Recommended for people who like reading television scripts, and for Freaks and Geeks
fans. People who are new to this wonderful program would be better served, of course, by watching the program, which means either hitting up p2p or getting the DVDs. Also: there's a volume of the first two seasons of Seinfeld
scripts. Worth reading, if you're into that kind of thing, and available pretty cheap secondhand.Midnight Lightning: Jimi Hendrix and the Black Experience, Greg Tate
I like Greg Tate a lot. I seek out his Village Voice
writings, I'm a big fan of his anthologized pieces, I've interlibrary-loaned Flyboy in the Buttermilk
more than once and I've even considered checking out his band, Burnt Sugar. Yeah, it's a music critic's band, but like I said, I like Tate a lot.
It is clear, though, that Greg Tate likes Jimi Hendrix even more than I like Greg Tate. Midnight Lightning
is an introduction, a primer, a collaborative history and an attempt to simultaneously introduce Jimi to an African-American listening public that never gave him as much fame as the white folks and reclaim him as part of the same black cultural pantheon that includes Satchmo, Miles and Trane. Ugh. Who am I, Maynard G. Krebs? Make that Louis Armstrong, Miles Davis and John Coltrane, lest the familiar be mistaken for the diminutive.
And I digress. It's an ambitious premise, and Tate's the right man for the job. He's an excellent writer who moves smoothly between slang, poetic diction and the language of academia. What's more, my man's a consummate hipster and an astute observer of race relations, popular music and American culture. Excellent, well-written musical and cultural criticism.
This is Pop: In Search of the Elusive at Experience Music Project, Eric Weisbard, ed.
This book doesn't have that much to do with the EMP
. This is not necessarily a bad thing. It's an anthology, with some of the usual heavy hitters (Simon Frith, Bob Christgau, Ann Powers) and some people I've never heard of. 25 essays, mostly kinda bridging a gap between the pop kind of criticism and the academic kind. It's nice to see Ann Powers ('Bread and Butter Songs: Unoriginality in Pop') stretch herself a little bit, just like it's nice to see Deena Weinstein ('Creativity and Band Dynamics') dumb it down enough to produce something that makes good pleasure reading.
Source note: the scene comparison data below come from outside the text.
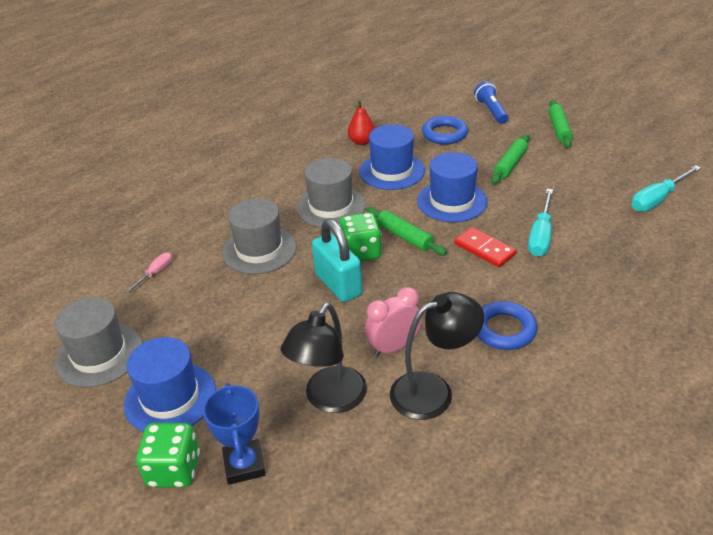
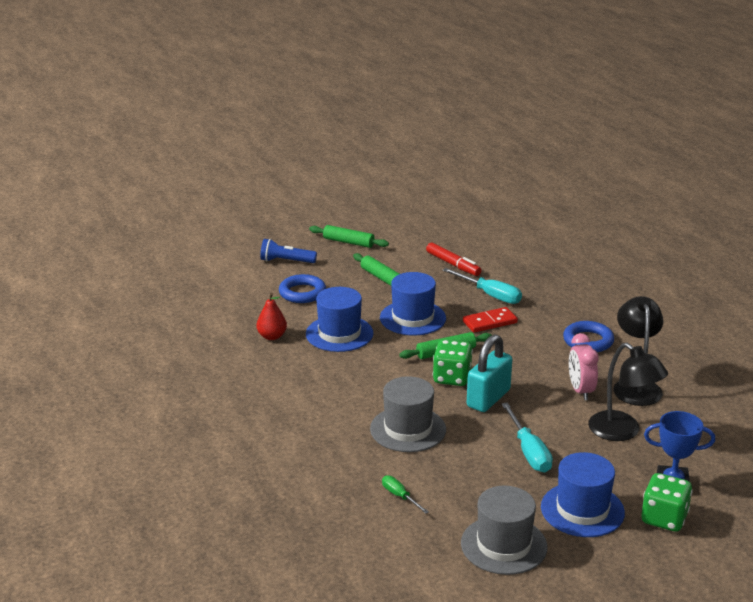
camera: 70 degrees left, 10 degrees down
(155, 273) = (400, 496): pink screwdriver -> green screwdriver
(331, 207) = (370, 377): grey hat -> none
(338, 284) = (488, 398): turquoise padlock -> turquoise padlock turned 45 degrees counterclockwise
(580, 197) = (453, 264): none -> red marker
(657, 199) = (481, 238): turquoise screwdriver -> turquoise screwdriver (529, 451)

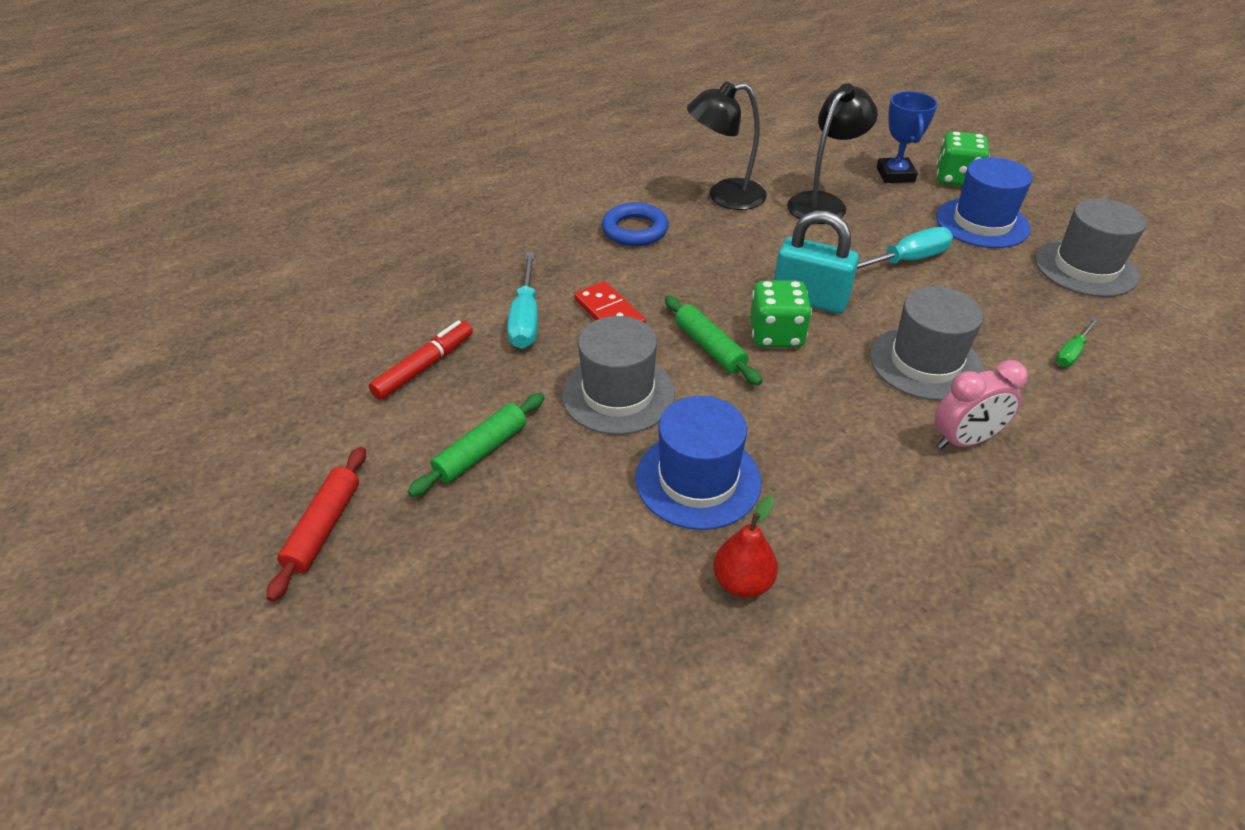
camera: 100 degrees left, 15 degrees up
(286, 261) = (413, 628): blue flashlight -> none
(302, 293) = (557, 566): blue ring -> none
(348, 242) = (323, 527): green rolling pin -> red rolling pin
(412, 318) = (618, 394): blue hat -> grey hat
(490, 295) = (526, 318): turquoise screwdriver -> turquoise screwdriver turned 150 degrees clockwise
(580, 391) = (754, 231): pink clock -> pink clock (964, 440)

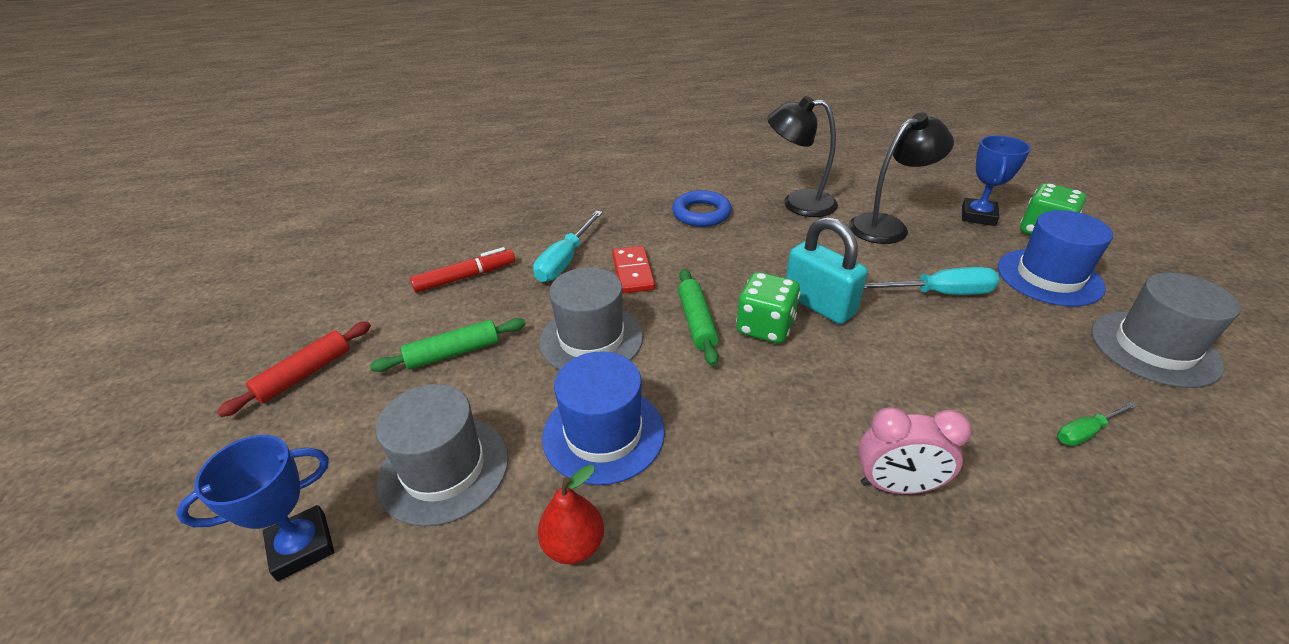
camera: 25 degrees right, 5 degrees down
(484, 684) = (302, 546): none -> blue trophy
(925, 363) = (901, 394): grey hat -> grey hat (444, 469)

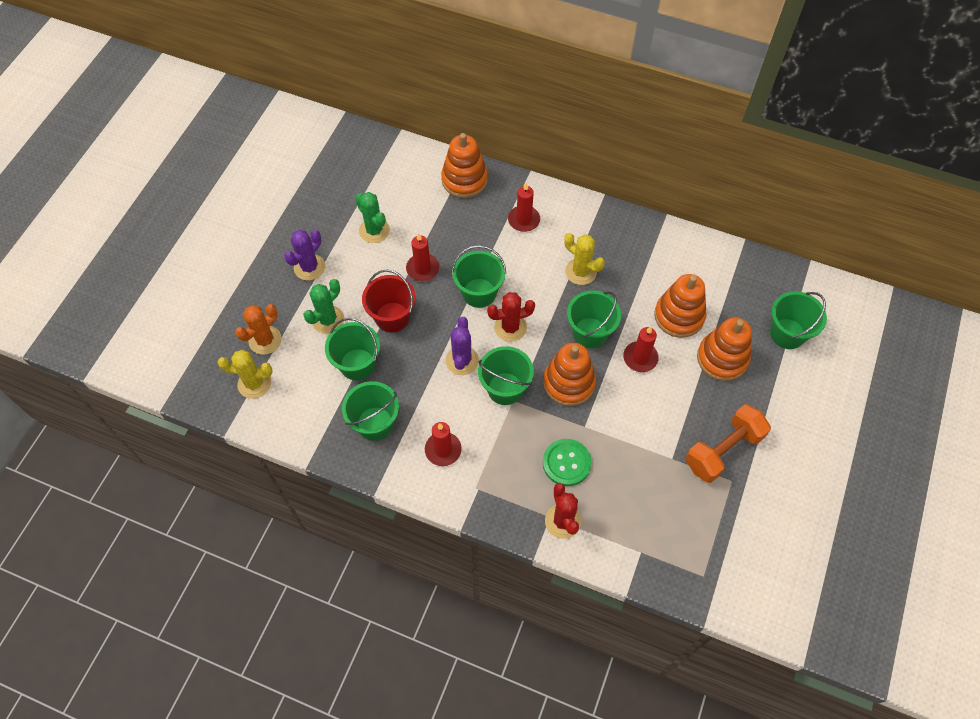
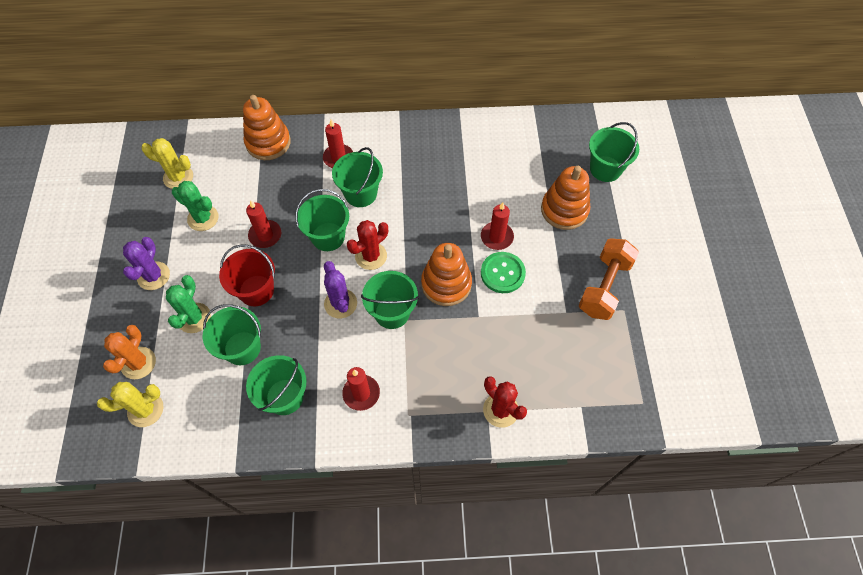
camera: 25 degrees left, 0 degrees up
(566, 463) = (478, 356): green button -> green button (502, 273)
(580, 272) = (410, 183): yellow cactus -> yellow cactus (178, 177)
(590, 333) = (443, 233): green bucket -> green bucket (361, 193)
(679, 316) = (511, 189): orange stacking toy -> none

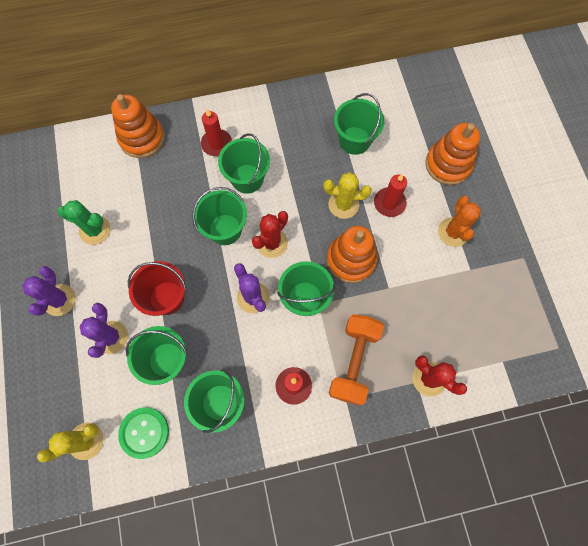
camera: 10 degrees left, 10 degrees up
(138, 363) = (67, 394): orange cactus -> orange cactus (453, 232)
(178, 177) = (59, 190): yellow cactus -> yellow cactus (343, 204)
(194, 318) = (111, 337): green cactus -> purple cactus
(265, 235) = (162, 238): red candle -> none
(502, 273) = (402, 239): green button -> green button (144, 432)
(604, 287) = (501, 238): orange dumbbell -> orange dumbbell (354, 361)
(605, 169) = (478, 115): green bucket -> green bucket (354, 140)

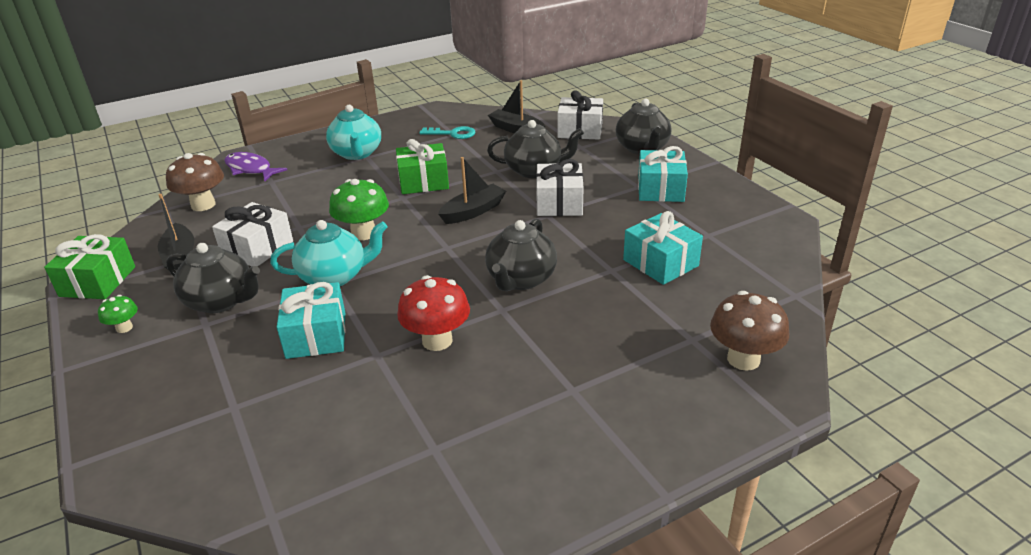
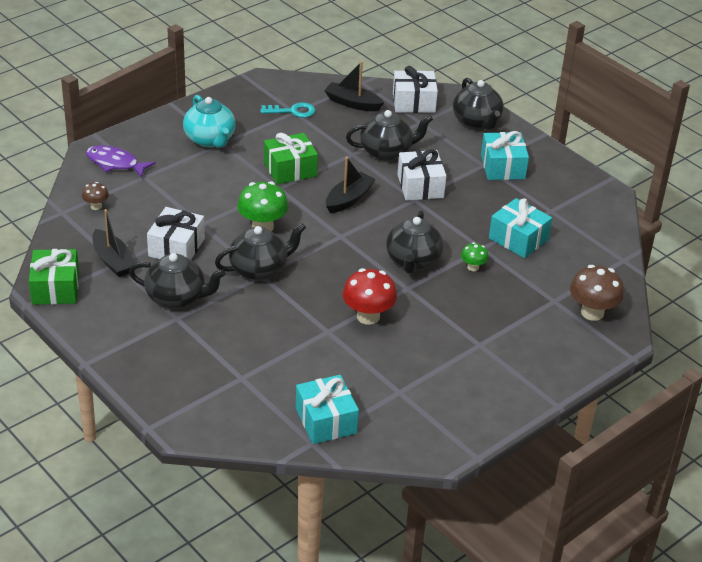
camera: 15 degrees left, 5 degrees up
(124, 328) = (111, 326): green mushroom -> green mushroom (473, 267)
(203, 205) = (96, 206): brown mushroom -> brown mushroom, size x0.53
(316, 335) = (272, 320): turquoise gift -> turquoise gift (326, 420)
(334, 277) = (259, 269): turquoise teapot -> black teapot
Good for fans of music criticism and highbrow pop fans, ironic or otherwise.Attack Poodles and Other Media Mutants: The Looting of the News in a Time of Terror, James Wolcott
Wait, the news media is filled with jingoists and profiteers? Peggy Noonan is kind of shallow? George Will is kind of pompous? This book is okay, though the same ground has been trod in ways both funnier and more thoughtful. It is funny, and it is thoughtful, but Wolcott preaches to the choir. Good for people who aren't already sick of reading books about the emptiness and greed of the mass media.
Rats: Observations on the History and Habitat of the City's Most Unwanted Inhabitants, Robert Sullivan
It's kind of in the same category as Salt
. That is to say, it's pretty good, with something to appeal to pop historians and amateur population biologists and cultural studies types. Great cover, too. But it needs a soundtrack. So far, and with the help of AMG
, I've thought of:
Ben - Michael Jackson
Ben - Boyzone (never heard it, but how can you go wrong?)
Ben - additional cover versions by Monty Alexander, Jennifer Love Hewitt, the Brady Bunch Kids, Hank Mancini, Sonny Stitt, Toots Thielemans...)
Rats in the Cellar - Aerosmith
Rats - Subhumans
Kitty Empire - Big Black
Allmusic returns quite a few other rat songs, but I don't think I've heard any of 'em.
Also: Someone recently donated a bunch of CDs to the library. One of them was a promo copy, and so the library couldn't use it. And so the audiovisual librarian gave it to me. Nice. It's Cecil Taylor's In Florescence
, a 1989 trio recording with William Parker and drummer Gregg Bendian. Nice work if you can get it, right?